Book Review: The Visual Miscellaneum

After watching David McCandless's TED talk "The beauty of data visualization" I was sufficiently curious to go ahead and buy his most recent book "The Visual Miscellaneum". As expected, it is a very easy to "read" book containing interesting and beautifully presented trivia. The main idea behind the talk (and I assume the book) is to present information in a visual way to make data more tangible. McCandless complains that the information that is given in the news is hard to grasp without context and shows, through his infographics, how it can be improved. He keeps a website where some of the visualizations are freely available and if you enjoy them and the talk then the book is worth a look too.

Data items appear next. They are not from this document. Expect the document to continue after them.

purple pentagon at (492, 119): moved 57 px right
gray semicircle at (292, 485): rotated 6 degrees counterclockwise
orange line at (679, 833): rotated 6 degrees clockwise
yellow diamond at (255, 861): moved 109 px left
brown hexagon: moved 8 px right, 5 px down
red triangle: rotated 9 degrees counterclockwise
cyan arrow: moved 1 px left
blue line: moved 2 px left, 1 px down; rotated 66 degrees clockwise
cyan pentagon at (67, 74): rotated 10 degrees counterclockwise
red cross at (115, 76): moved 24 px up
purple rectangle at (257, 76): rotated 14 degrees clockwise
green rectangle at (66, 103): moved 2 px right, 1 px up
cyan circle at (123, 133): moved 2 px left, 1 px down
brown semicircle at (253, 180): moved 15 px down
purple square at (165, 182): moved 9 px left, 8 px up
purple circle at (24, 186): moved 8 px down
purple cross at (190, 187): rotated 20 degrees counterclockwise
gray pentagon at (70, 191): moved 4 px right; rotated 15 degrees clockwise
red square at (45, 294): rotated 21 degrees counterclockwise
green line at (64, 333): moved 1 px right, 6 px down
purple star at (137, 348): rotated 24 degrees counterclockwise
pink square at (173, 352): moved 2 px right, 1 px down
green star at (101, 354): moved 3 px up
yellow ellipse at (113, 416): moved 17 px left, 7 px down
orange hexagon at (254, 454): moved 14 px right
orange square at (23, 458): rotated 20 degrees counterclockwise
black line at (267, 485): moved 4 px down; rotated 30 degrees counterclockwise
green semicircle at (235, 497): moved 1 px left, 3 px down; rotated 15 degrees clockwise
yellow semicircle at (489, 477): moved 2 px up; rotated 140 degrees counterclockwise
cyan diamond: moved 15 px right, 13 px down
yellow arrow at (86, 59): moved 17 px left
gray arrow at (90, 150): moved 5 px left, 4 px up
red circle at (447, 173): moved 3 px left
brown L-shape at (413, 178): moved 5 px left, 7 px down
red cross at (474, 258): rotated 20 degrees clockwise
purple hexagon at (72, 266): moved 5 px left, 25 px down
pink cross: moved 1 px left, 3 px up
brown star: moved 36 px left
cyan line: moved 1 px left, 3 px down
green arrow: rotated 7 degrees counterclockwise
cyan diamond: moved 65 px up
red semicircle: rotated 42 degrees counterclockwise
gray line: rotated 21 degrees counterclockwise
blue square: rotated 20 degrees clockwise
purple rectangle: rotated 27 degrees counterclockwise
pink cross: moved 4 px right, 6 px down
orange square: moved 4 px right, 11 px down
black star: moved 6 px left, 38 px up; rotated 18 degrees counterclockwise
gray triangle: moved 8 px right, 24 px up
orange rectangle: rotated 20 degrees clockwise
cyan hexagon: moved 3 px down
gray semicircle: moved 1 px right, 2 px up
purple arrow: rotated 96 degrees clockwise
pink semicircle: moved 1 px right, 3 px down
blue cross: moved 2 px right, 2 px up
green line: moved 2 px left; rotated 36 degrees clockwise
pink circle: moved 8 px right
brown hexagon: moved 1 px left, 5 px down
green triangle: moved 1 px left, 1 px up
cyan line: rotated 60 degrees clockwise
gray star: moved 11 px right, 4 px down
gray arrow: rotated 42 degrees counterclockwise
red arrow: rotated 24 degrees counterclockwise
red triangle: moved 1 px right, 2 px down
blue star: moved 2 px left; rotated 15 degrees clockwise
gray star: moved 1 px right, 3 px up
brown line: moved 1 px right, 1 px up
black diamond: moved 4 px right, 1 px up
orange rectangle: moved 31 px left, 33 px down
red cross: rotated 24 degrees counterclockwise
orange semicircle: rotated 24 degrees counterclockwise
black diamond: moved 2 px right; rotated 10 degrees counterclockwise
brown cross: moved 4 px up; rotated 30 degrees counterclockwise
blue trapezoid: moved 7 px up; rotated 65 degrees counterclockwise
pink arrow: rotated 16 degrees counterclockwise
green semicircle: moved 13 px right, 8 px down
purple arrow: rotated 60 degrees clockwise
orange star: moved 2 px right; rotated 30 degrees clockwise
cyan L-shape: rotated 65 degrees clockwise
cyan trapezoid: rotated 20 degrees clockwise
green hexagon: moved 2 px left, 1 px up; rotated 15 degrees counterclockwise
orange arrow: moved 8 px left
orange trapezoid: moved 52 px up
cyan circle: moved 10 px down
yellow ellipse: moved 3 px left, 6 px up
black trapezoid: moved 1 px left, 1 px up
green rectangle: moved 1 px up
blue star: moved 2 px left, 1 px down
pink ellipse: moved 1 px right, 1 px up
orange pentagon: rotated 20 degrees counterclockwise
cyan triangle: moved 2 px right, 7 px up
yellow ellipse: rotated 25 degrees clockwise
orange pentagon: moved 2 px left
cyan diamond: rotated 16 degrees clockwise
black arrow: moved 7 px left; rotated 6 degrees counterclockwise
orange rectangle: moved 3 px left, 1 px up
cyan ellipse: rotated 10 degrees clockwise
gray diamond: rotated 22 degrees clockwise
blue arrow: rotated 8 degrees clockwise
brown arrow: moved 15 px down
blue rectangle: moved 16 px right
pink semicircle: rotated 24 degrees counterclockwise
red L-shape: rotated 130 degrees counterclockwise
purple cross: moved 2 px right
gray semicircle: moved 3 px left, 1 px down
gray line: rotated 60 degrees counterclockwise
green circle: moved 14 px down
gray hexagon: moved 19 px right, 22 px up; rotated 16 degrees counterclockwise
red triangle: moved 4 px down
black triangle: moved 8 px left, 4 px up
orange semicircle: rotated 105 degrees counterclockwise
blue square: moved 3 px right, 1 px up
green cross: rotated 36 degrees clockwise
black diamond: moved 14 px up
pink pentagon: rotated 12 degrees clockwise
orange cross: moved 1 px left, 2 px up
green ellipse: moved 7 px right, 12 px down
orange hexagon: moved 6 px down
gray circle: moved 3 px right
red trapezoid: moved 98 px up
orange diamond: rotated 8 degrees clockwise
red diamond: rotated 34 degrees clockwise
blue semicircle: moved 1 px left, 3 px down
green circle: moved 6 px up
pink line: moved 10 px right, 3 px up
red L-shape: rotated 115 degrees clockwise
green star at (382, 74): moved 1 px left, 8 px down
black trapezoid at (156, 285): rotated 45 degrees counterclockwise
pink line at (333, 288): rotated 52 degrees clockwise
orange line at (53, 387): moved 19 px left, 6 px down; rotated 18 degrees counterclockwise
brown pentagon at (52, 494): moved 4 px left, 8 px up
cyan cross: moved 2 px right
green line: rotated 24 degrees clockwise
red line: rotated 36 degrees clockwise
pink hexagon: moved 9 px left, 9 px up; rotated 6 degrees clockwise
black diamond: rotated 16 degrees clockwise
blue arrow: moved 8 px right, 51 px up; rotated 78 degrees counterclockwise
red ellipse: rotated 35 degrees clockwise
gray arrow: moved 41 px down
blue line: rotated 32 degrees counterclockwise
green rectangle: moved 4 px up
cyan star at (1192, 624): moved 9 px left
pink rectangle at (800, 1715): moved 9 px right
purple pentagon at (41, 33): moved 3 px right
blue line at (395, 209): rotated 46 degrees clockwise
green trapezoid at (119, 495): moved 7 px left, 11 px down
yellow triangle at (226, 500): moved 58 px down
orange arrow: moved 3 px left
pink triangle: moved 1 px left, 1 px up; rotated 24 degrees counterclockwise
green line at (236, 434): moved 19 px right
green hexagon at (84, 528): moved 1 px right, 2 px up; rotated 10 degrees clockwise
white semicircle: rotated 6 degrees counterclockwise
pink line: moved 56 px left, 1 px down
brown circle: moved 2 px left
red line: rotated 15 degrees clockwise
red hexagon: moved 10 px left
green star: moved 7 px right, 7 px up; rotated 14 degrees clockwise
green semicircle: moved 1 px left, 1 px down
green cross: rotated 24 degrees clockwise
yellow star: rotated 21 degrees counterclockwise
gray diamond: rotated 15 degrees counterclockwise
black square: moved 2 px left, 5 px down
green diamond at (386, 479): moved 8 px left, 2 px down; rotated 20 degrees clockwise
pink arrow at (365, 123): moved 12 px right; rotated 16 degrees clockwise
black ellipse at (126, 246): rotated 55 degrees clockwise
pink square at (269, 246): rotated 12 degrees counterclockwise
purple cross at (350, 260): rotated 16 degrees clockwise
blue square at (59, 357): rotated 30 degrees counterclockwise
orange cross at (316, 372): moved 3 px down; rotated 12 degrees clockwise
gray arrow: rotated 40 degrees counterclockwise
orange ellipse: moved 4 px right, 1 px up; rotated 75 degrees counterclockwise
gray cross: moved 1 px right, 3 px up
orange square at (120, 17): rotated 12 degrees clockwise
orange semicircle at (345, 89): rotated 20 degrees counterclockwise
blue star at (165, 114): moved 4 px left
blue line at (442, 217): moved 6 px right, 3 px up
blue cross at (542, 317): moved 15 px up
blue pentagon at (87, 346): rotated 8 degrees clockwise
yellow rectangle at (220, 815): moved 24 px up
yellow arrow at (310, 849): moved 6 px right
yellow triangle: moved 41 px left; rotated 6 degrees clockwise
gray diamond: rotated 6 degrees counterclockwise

What is interesting about these visualizations is that they occupy a space between art and data presentation. When I was going through the book I was considering if they could serve as a source of inspiration for research data. Is there room for more artistic visualizations in scientific articles ? Should we try to make data beautiful or does the primary objective of conveying the result totally overrides any artistic intention ? In a recent referee report a reviewer asked us to change some of the figures because he/she thought that there were redundant elements in them. The figure was not even about data but about the workflow of the project. This is not a complaint, just an example that probably illustrates well what is the current culture in academia. We are trained to be skeptical and constantly looking for tweaks or additions that obfuscate the results (i.e. weird scales, exploded pie charts). Maybe in our effort to be accurate we forget how important it is to make an image intuitive and pleasant.